The series can be written as,

`1/(1^2+1)+1/(2^2+1)+1/(3^2+1)+1/(4^2+1)+1/(5^2+1)+..........`

So based on the above pattern we can write the series as,

`sum_(n=1)^oo1/(n^2+1)`

The integral test is applicable if f is positive, continuous and decreasing function on the infinite interval `[k,oo)` where `k>=1` and `a_n=f(x)` . Then the series converges or diverges if and only if the improper integral `int_k^oof(x)dx` converges or diverges.

For the given series `a_n=1/(n^2+1)`

Consider `f(x)=1/(x^2+1)`

Graph of the function is attached. From the graph we can see that the function is positive, continuous and decreasing on the interval `[1,oo)`

Since the function satisfies the conditions for the integral test, we can apply integral test.

Now let's determine whether the corresponding improper integral `int_1^oo1/(x^2+1)dx` converges or diverges.

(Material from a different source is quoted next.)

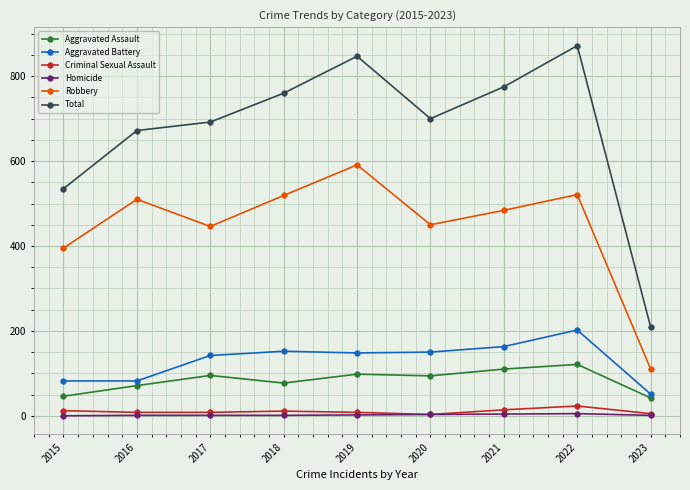

How many lines are shown in the chart?

6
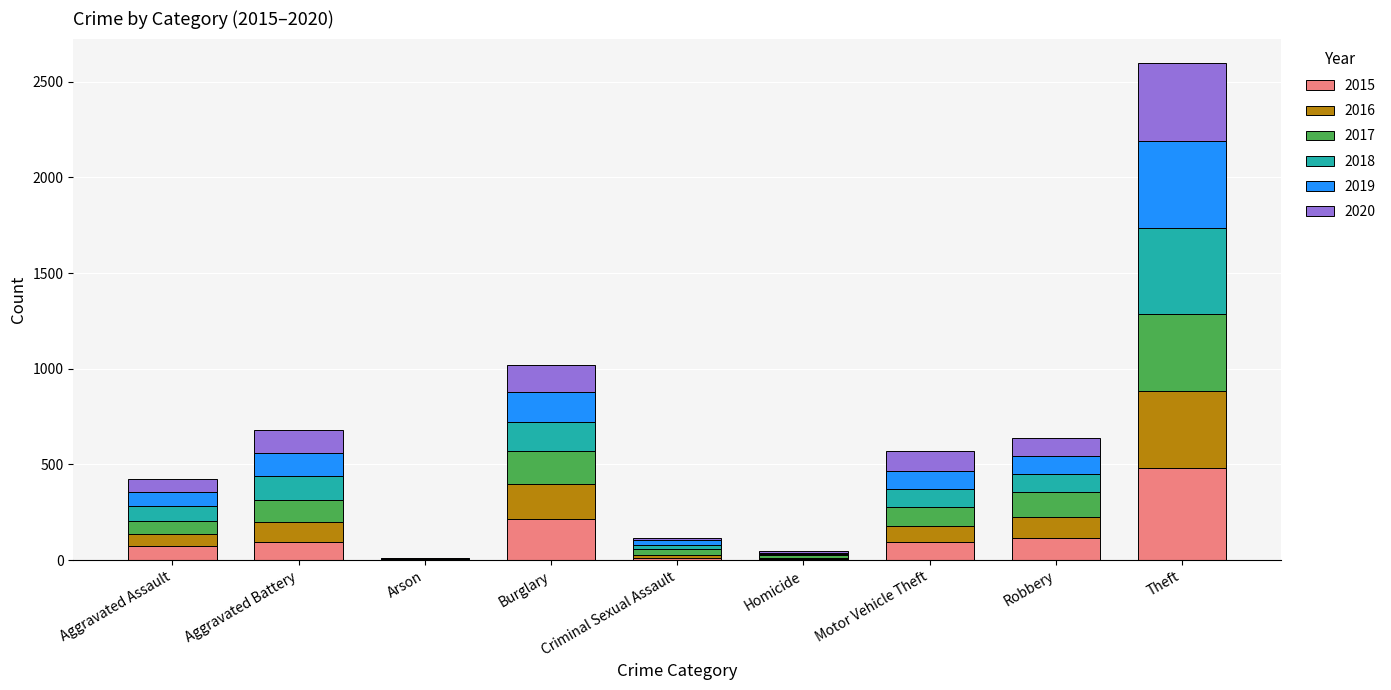

What is the sum of all 2015 values?

1099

`int_1^oo1/(x^2+1)dx=lim_(b->oo)int_1^b1/(x^2+1)dx`

Use the common integral: `int1/(x^2+1)dx=arctan(x)`

`=lim_(b->oo)[arctan(x)]_1^b`

`=lim_(b->oo)[arctan(b)-arctan(1)]`

`=lim_(b->oo)arctan(b)-arctan(1)`

`=pi/2-pi/4`

`=pi/4`

Since the integral `int_1^oo1/(x^2+1)dx` converges, we conclude from the integral test that the series also converges.